Tiga Penerima Uang Ketuk Palu di Jambi Dihukum 4 Tahun Penjara
Tiga bekas anggota DPRD Provinsi Jambi, Zainal Abidin, Effendi Hatta, dan Muhamadiyah, divonis 4 tahun penjara oleh majelis hakim Pengadilan Negeri Jambi, Kamis (27/2/2020), karena menerima uang ketuk palu APBD.
Oleh
IRMA TAMBUNAN
·3 menit baca
JAMBI, KOMPAS — Tiga bekas anggota DPRD Provinsi Jambi, Zainal Abidin, Effendi Hatta, dan Muhamadiyah, divonis 4 tahun penjara oleh majelis hakim Pengadilan Negeri Jambi, Kamis (27/2/2020). Vonis itu diberikan karena mereka terbukti menerima uang suap ketuk palu untuk pengesahan Anggaran Pendapatan dan Belanja Daerah Provinsi Jambi 2017-2018.
Selain divonis 4 tahun penjara, hakim menetapkan denda 200 juta atau subsider tiga bulan penjara, serta pidana tambahan. ”Memberikan pidana tambahan kepada terdakwa berupa pencabutan hak untuk dipilih selama lima tahun setelah masa hukuman pokok selesai,” kata Yandri Roni, Ketua Majelis Hakim dalam sidang vonis di Pengadilan Negeri Jambi.
Ketiga terdakwa terbukti menerima suap, masing-masing Zainal Abidin menerima Rp 380 juta, Effendi Hatta Rp 375 juta, dan Muhammadiyah Rp 200 juta. Vonis itu lebih rendah daripada tuntutan jaksa, yakni masing-masing lima tahun penjara dengan denda Rp 250 juta subsider empat bulan kurungan ditambah pencabutan hak untuk dipilih selama lima tahun.
Atas putusan itu, ketiga terdakwa melalui pembela hukumnya menyatakan menerima seluruh hukuman.
Dalam amar putusannya, hakim menilai ketiganya ikut andil dalam pemerintahan meskipun bukan pegawai negeri sipil, tetapi unsur menerima hadiah janji atau hadiah telah terpenuhi sebagaimana diatur dalam Undang-Undang Republik Indonesia Nomor 31 Tahun 1999 tentang Pemberantasan Tindak Pidana Korupsi Pasal 12 Huruf a. Hal itu sebagaimana telah diubah dengan UU No 20/2001 tentang Perubahan atas UU No 31/1999 tentang Pemberantasan Tindak Pidana Korupsi juncto Pasal 55 Ayat (1) ke-1 Kitab Undang-undang Hukum Pidana (KUHP) juncto Pasal 64 Ayat (1) KUHP.

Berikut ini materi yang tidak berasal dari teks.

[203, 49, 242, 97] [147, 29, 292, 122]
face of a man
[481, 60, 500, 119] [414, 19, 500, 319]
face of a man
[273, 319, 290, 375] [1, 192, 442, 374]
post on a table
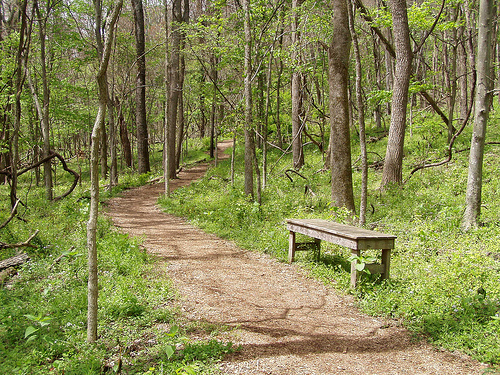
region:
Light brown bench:
[277, 207, 394, 287]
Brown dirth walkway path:
[139, 243, 345, 370]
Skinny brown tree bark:
[75, 125, 112, 352]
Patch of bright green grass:
[114, 294, 194, 364]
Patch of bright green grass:
[413, 258, 465, 311]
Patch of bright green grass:
[14, 299, 64, 351]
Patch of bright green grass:
[194, 189, 246, 209]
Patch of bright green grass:
[39, 212, 79, 242]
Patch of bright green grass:
[45, 358, 122, 368]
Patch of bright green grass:
[432, 310, 484, 351]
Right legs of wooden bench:
[280, 231, 326, 266]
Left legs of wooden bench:
[338, 247, 397, 289]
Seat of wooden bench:
[283, 204, 400, 258]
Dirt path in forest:
[92, 131, 488, 373]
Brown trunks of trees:
[0, 0, 487, 351]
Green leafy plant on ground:
[15, 302, 62, 357]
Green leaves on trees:
[171, 7, 447, 114]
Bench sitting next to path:
[272, 209, 405, 295]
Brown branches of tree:
[0, 194, 47, 261]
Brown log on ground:
[0, 249, 40, 284]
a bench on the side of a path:
[281, 214, 397, 292]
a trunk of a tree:
[323, 36, 358, 204]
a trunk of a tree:
[382, 26, 412, 194]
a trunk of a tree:
[461, 67, 487, 234]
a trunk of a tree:
[131, 42, 149, 175]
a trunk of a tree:
[82, 122, 107, 342]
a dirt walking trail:
[107, 212, 259, 294]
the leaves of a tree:
[193, 23, 231, 53]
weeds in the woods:
[395, 199, 456, 244]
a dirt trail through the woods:
[9, 15, 280, 189]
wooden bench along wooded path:
[284, 215, 397, 290]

”Tiga terdakwa juga sudah mengakui jika menerima uang suap untuk pengesahan APBD Jambi secara bertahap,” kata Yandri.
Yandri melanjutkan, unsur menerima suap telah terpenuhi, fakta itu didapat lewat keterangan saksi dan juga diakui oleh ketiga terdakwa selama masa persidangan. Meskipun ada sejumlah saksi yang tidak mengakui telah menerima uang, sebagian besar sudah mengaku adanya uang ketuk palu.
Secara sadar menerima uang suap yang sudah jelas melanggar hukum.
Hakim juga menyebutkan, perbuatan yang memberatkan terdakwa dalam persidangan yaitu secara sadar menerima uang suap yang sudah jelas melanggar hukum. Ketiganya tidak mendukung peran pemerintah dalam pemberantasan tindak pidana korupsi. Mereka juga telah merusak tatanan pengesahan APBD Jambi dengan cara menerima suap.
Sementara perbuatan yang meringankan terdakwa yakni telah mengakui semua perbuatannya. Mereka berterus terang di hadapan majelis hakim. Mereka juga mengembalikan seluruh uang suap sesuai jumlah yang diterima.
Uang ketuk palu untuk memuluskan pengesahan dana APBD Provinsi Jambi merupakan permintaan dari semua anggota DPRD setempat. Jika permintaan tidak dipenuhi eksekutif, anggota Dewan sepakat tidak memuluskan pengesahan APBD tersebut.
Akibat kasus korupsi itu, serapan APBD Provinsi Jambi tahun 2018 hanya 88 persen dari total angaran Rp 4,67 triliun. Serapan rendah ditengarai sebagai dampak dari banyaknya pejabat eksekutif dan legislatif yang terjerat kasus uang ketuk palu pengesahan dana APBD 2018. Adapun serapan APBD 2017 mencapai 95 persen.